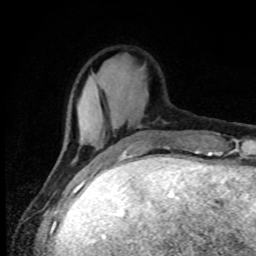
Breast MRI, one axial slice; position 21 of 80 along the scan axis; cropped to one breast; dynamic contrast-enhanced series, time point 2 of 8 at this slice position (early post-contrast); 1.5 T; TE 4.2 ms, TR 7 ms; 256 × 256 image matrix, field of view 150 × 150 mm. Female patient.
Outlined on this slice (semi-automatic segmentation, software-assisted and operator-edited):
- enhancing-tissue mask used for the functional tumour volume (all voxels passing the contrast-enhancement thresholds inside the analysis volume; usually the tumour): bounding box [x1, y1, x2, y2] px = [167, 134, 169, 136]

_EXERCISE DESCRIPTION_
Note each line above that contains "contrast" and copy it out.

_EXERCISE SOLUTION_
Breast MRI, one axial slice; position 21 of 80 along the scan axis; cropped to one breast; dynamic contrast-enhanced series, time point 2 of 8 at this slice position (early post-contrast); 1.5 T; TE 4.2 ms, TR 7 ms; 256 × 256 image matrix, field of view 150 × 150 mm. Female patient.
- enhancing-tissue mask used for the functional tumour volume (all voxels passing the contrast-enhancement thresholds inside the analysis volume; usually the tumour): bounding box [x1, y1, x2, y2] px = [167, 134, 169, 136]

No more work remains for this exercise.